When you plant a new church you cannot tell whether the people who come are wheat or tares. Most will be wheat, some will be tares; but that presents a problem. Tares are poisonous and can cause divisiveness in the Church.  If you have a long established congregation without doubt you have wheat and tares in the congregation.

Bonhoeffer tells us that “The old world cannot take pleasure in the Church because the Church speaks of its end as though it had already happened--as though the world had already been judged.  The old world does not like being regarded as dead.  The Church has never been surprised at this, nor is it surprised by the fact that again and again men come to it who think the thoughts of the old world--and who is there entirely free from them?  But the Church is naturally in tumult when these children of the world that has passed away lay claim to the Church, to the new, for themselves.  They want the new and only know the old.  And thus they deny Christ the Lord.”  [Dietrich Bonhoeffer, Creation and Fall, translated by John C. Fletcher.  (New York: Macmillan, 1959), 11].

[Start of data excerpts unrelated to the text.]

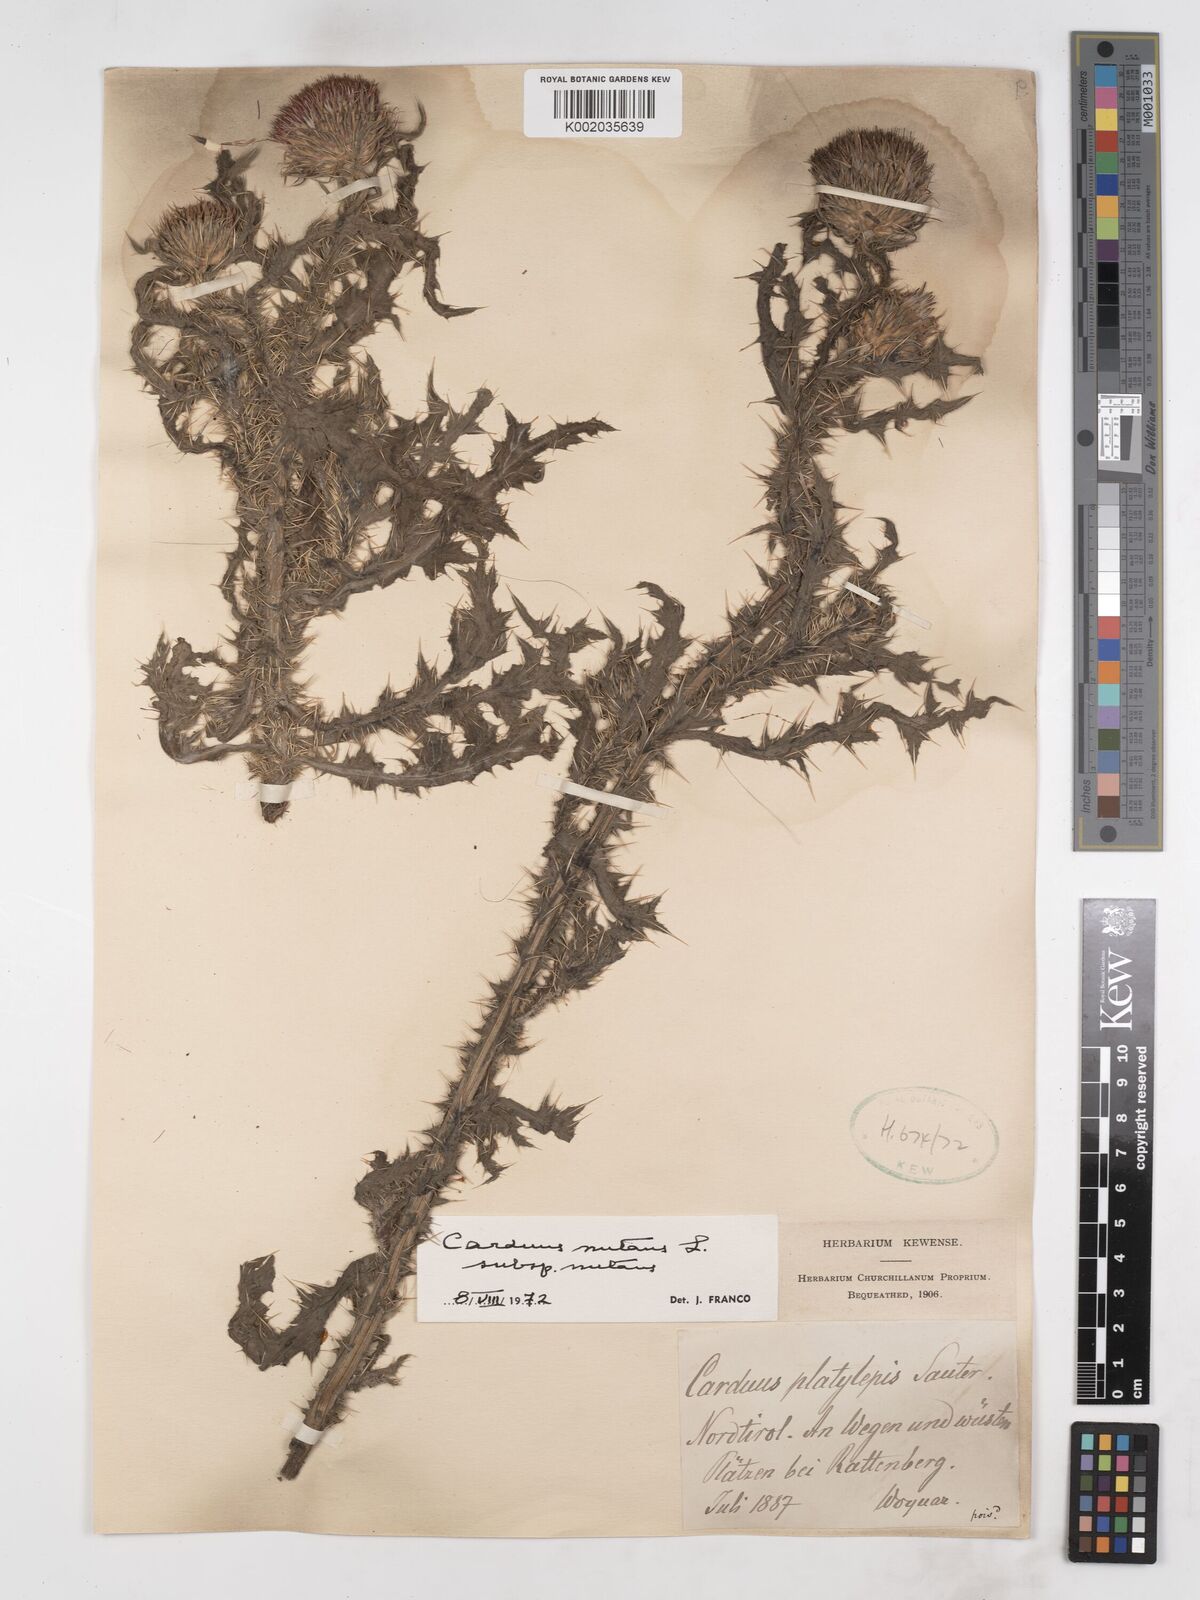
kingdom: Plantae
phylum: Tracheophyta
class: Magnoliopsida
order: Asterales
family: Asteraceae
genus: Carduus
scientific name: Carduus nutans
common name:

The practical problem that we have in each congregation is that Church members often hear only one side of Jesus’ teaching, “Judge not,” and not the other side; if the offending person refuses to listen to you, “let him be to you as a Gentile and a tax collector” [Matthew 18:17] Sometimes congregations, out of misguided love, give the divisive person a position of leadership in committees, small groups, and on the vestry. In one church the divisive people all sat in one row, and before the service the organist was heard softly singing, "When the Row is called up yonder I'll be glad."

St. Paul gives the following instruction, “I appeal to you, brothers, to watch out for those who cause divisions and create obstacles contrary to the doctrine that you have been taught; avoid them” [Romans 16:17, and again, “As for a person who stirs up division, after warning him once and then twice, have nothing more to do with him” [Titus 3:10].